*Work to complete*: Of all the lines in the entries below, give again exactly those starting at the line containing "index mcp: (83, 97)" and ending at the line containing "pinky tip: (145, 127)", both ends included, and no others.

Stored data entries
=== Section Start ===

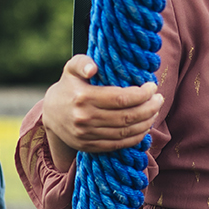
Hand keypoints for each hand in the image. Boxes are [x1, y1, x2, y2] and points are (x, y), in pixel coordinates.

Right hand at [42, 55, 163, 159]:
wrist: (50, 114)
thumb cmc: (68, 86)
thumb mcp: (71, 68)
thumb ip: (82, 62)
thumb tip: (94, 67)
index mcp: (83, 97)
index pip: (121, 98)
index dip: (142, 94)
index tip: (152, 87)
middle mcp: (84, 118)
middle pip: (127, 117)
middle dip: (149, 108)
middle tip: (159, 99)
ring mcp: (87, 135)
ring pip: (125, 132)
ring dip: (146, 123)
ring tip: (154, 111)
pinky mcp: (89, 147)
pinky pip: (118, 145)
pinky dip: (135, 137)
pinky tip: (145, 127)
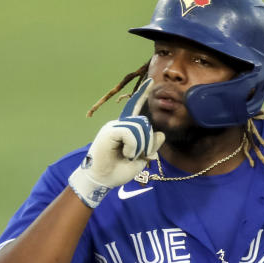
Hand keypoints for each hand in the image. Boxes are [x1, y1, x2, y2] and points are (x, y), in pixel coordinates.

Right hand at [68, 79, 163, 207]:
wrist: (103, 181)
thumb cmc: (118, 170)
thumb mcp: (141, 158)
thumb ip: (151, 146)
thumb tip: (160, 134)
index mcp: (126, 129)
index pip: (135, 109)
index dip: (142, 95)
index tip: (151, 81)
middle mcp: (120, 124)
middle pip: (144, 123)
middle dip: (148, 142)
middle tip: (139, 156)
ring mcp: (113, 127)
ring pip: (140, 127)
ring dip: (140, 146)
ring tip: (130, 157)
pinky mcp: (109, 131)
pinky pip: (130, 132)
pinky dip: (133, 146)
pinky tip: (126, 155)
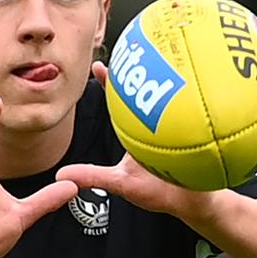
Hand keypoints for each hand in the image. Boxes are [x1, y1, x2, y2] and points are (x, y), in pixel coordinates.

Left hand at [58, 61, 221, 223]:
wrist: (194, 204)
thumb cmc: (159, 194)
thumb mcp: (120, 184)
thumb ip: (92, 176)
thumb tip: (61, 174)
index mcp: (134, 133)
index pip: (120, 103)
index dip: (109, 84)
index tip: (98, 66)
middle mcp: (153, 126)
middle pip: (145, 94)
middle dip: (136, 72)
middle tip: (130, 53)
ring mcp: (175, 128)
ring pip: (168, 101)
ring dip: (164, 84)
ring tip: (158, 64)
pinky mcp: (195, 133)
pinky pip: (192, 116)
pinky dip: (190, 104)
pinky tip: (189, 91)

=== Section End ===
=== Section Start ===

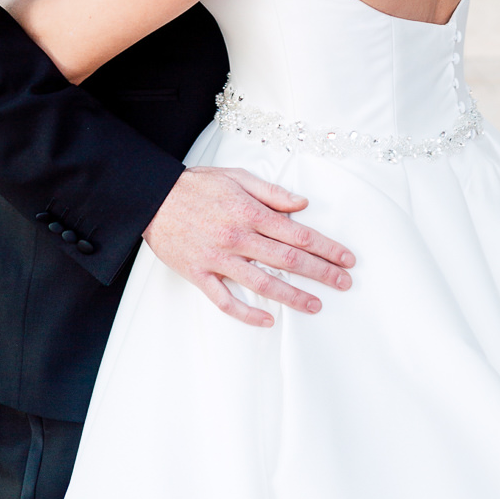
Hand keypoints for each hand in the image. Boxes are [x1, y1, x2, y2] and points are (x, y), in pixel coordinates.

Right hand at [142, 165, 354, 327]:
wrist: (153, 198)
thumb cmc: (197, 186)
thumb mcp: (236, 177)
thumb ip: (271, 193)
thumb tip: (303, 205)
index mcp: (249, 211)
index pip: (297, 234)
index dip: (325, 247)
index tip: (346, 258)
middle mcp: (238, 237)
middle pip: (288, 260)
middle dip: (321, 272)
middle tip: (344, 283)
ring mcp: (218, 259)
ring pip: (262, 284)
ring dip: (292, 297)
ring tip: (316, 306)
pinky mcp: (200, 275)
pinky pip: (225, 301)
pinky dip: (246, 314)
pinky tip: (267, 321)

=== Section End ===

*Solved problem*:
index mcp: (83, 97)
index pip: (121, 98)
index dip: (142, 94)
index tip: (152, 87)
middle mcp: (84, 118)
middle pip: (127, 117)
middle dip: (149, 108)
middle tip: (159, 99)
ring mcp: (87, 135)
ring pip: (125, 132)
ring dip: (146, 123)
ring tip: (154, 111)
pinky mcp: (89, 147)
pinky pip: (118, 145)
pinky dip: (135, 137)
pinky tip: (145, 127)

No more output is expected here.